There were a lot of questions about partial dependence and how to build some of the plots, so I’m opening up a topic to create a space for discussion, sharing insights, and asking “dumb” questions here.
As Jeremy mentioned in class, this is a tricky topic to internalize and even trickier to explain. Please feel free to use this space to confirm what you know, clarify what you don’t know, or to help others gain clarity.
I can start! I helped answer these in person, but other people (hi friends!) may have better explanations or the same questions. Let’s archive our collective knowledge here.
I’ll be using @timlee 's notes as my reference text for the code
There was a question about the dendograms.

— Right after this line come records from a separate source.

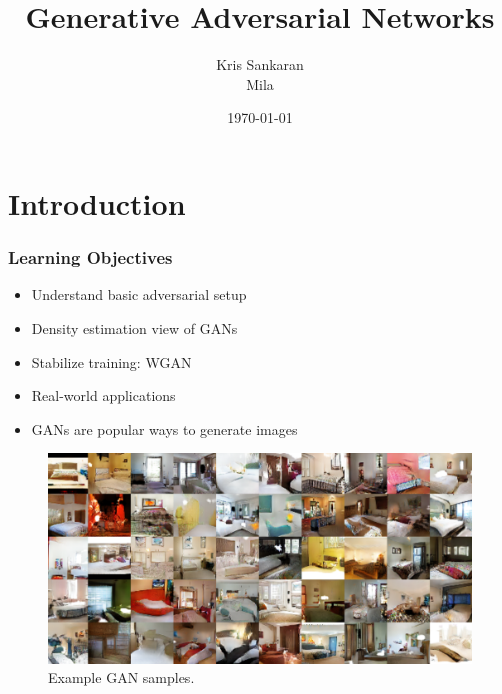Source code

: \documentclass[10pt,mathserif]{beamer}
\title{\large \bfseries Generative Adversarial Networks}
\author{Kris Sankaran\\[3ex]
Mila}
\date{\today}
\begin{document}
\frame{
  \thispagestyle{empty}
  \titlepage
}

\section{Introduction}

\begin{frame}
  \frametitle{Learning Objectives}
 \begin{itemize}
  \item Understand basic adversarial setup
  \item Density estimation view of GANs
  \item Stabilize training: WGAN
  \item Real-world applications
 \end{itemize}
\end{frame}

\begin{frame}
\begin{itemize}
\item GANs are popular ways to generate images
\end{itemize}
\begin{figure}[ht]
  \centering
  \includegraphics[width=0.7\paperwidth]{figure/gan_example}
  \caption{Example GAN samples. \label{fig:gan_example} }
\end{figure}
\end{frame}
\end{document}
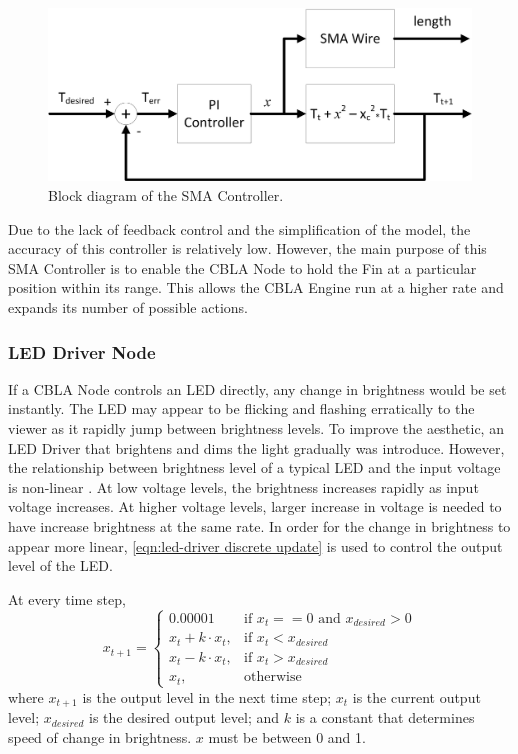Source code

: \begin{figure} [!htbp]
	\centering
	\includegraphics[width=1.0\textwidth]{"fig/validations/SMA Controller"}
	\caption[Block diagram of the SMA Controller]{Block diagram of the SMA Controller. }
	\label{fig:SMA Controller}
\end{figure}

Due to the lack of feedback control and the simplification of the model, the accuracy of this controller is relatively low. However, the main purpose of this SMA Controller is to enable the CBLA Node to hold the Fin at a particular position within its range. This allows the CBLA Engine run at a higher rate and expands its number of possible actions. 


\subsubsection{LED Driver Node}

If a CBLA Node controls an LED directly, any change in brightness would be set instantly. The LED may appear to be flicking and flashing erratically to the viewer as it rapidly jump between brightness levels. To improve the aesthetic, an LED Driver that brightens and dims the light gradually was introduce. However, the relationship between brightness level of a typical LED and the input voltage is non-linear \cite{CreeLEDDatasheet}. At low voltage levels, the brightness increases rapidly as input voltage increases. At higher voltage levels, larger increase in voltage is needed to have increase brightness at the same rate. In order for the change in brightness to appear more linear, \eqref{eqn:led-driver discrete update} is used to control the output level of the LED. 

At every time step, 
\begin{equation}\label{eqn:led-driver discrete update}
	x_{t+1} =
	\begin{cases}
		0.00001 & \text{if } x_{t} == 0 \text{ and }  x_{desired} > 0 \\
		x_{t} + k \cdot x_{t}, & \text{if } x_{t} < x_{desired} \\
		x_{t} - k \cdot x_{t}, & \text{if } x_{t} > x_{desired} \\
		x_{t}, & \text{otherwise}
	\end{cases} 
\end{equation}
where $x_{t+1}$ is the output level in the next time step; $x_t$ is the current output level; $x_{desired}$ is the desired output level; and $k$ is a constant that determines speed of change in brightness. $x$ must be between 0 and 1. 

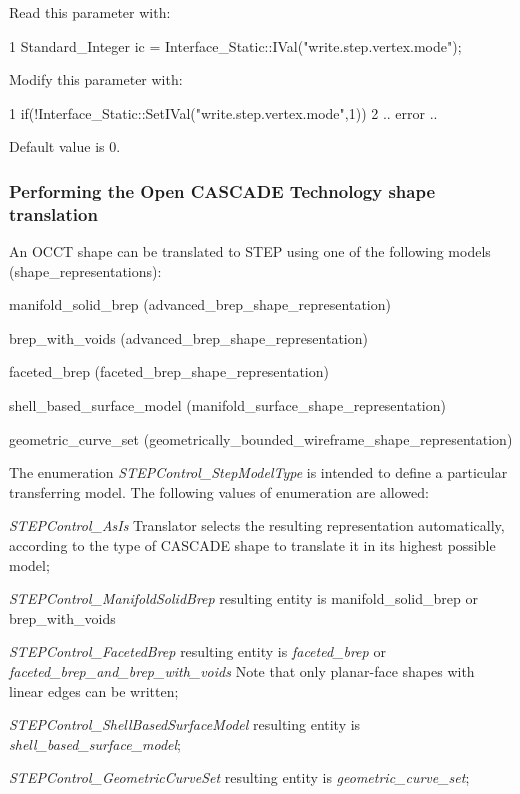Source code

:Read this parameter with\+: 
\begin{DoxyCode}
1 Standard\_Integer ic = Interface\_Static::IVal("write.step.vertex.mode"); 
\end{DoxyCode}
 Modify this parameter with\+: 
\begin{DoxyCode}
1 if(!Interface\_Static::SetIVal("write.step.vertex.mode",1))  
2 .. error .. 
\end{DoxyCode}
 Default value is 0.\hypertarget{occt_user_guides__step_occt_step_3_3_3}{}\subsubsection{Performing the Open C\+A\+S\+C\+A\+D\+E Technology shape translation}\label{occt_user_guides__step_occt_step_3_3_3}
An O\+C\+CT shape can be translated to S\+T\+EP using one of the following models (shape\+\_\+representations)\+:
\begin{DoxyItemize}
\item manifold\+\_\+solid\+\_\+brep (advanced\+\_\+brep\+\_\+shape\+\_\+representation)
\item brep\+\_\+with\+\_\+voids (advanced\+\_\+brep\+\_\+shape\+\_\+representation)
\item faceted\+\_\+brep (faceted\+\_\+brep\+\_\+shape\+\_\+representation)
\item shell\+\_\+based\+\_\+surface\+\_\+model (manifold\+\_\+surface\+\_\+shape\+\_\+representation)
\item geometric\+\_\+curve\+\_\+set (geometrically\+\_\+bounded\+\_\+wireframe\+\_\+shape\+\_\+representation)
\end{DoxyItemize}

The enumeration {\itshape S\+T\+E\+P\+Control\+\_\+\+Step\+Model\+Type} is intended to define a particular transferring model. The following values of enumeration are allowed\+:
\begin{DoxyItemize}
\item {\itshape S\+T\+E\+P\+Control\+\_\+\+As\+Is} Translator selects the resulting representation automatically, according to the type of C\+A\+S\+C\+A\+DE shape to translate it in its highest possible model;
\item {\itshape S\+T\+E\+P\+Control\+\_\+\+Manifold\+Solid\+Brep} resulting entity is manifold\+\_\+solid\+\_\+brep or brep\+\_\+with\+\_\+voids
\item {\itshape S\+T\+E\+P\+Control\+\_\+\+Faceted\+Brep} resulting entity is {\itshape faceted\+\_\+brep} or {\itshape faceted\+\_\+brep\+\_\+and\+\_\+brep\+\_\+with\+\_\+voids} Note that only planar-\/face shapes with linear edges can be written;
\item {\itshape S\+T\+E\+P\+Control\+\_\+\+Shell\+Based\+Surface\+Model} resulting entity is {\itshape shell\+\_\+based\+\_\+surface\+\_\+model};
\item {\itshape S\+T\+E\+P\+Control\+\_\+\+Geometric\+Curve\+Set} resulting entity is {\itshape geometric\+\_\+curve\+\_\+set};
\end{DoxyItemize}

Here’s the relevant code:
corr = np.round(scipy.stats.spearmanr(df_keep).correlation, 4)
corr_condensed = hc.distance.squareform(1-corr)
z = hc.linkage(corr_condensed, method=‘average’)
fig = plt.figure(figsize=(16,10))
dendrogram = hc.dendrogram(z, labels=df_keep.columns, orientation=‘left’, leaf_font_size=16)
plt.show()
How/why was that dendogram that built? Did we just pass in data frame df_keep
before we passed the same data to our random forest regressor (RFR)? And then we decide which columns might be dropped? Or do we do pass our data first to RFR get the feature importance first and then pass the same data we fed to the RFR to double check the results? Where does building a dendogram happen in my order of operations with building or interpreting a tree?
Maybe the questions about the dendogram are actually proxy questions about the Spearman correlation? Feel free to provide the intuition about the Spearman correlation as well! Perhaps the question is in what part the of the random forest regressor workflow, does one do this analysis?
There was another question about the blue to yellow chart as part of types of plots for partial dependencies. What do those color bands mean? What exactly is being plotted?
If I’m rephrasing the questions wrong, original questioners please feel free to correct my misunderstanding!
Thanks in advance in helping your colleagues and thanks for using this topic as a way to practice your technical communication skills!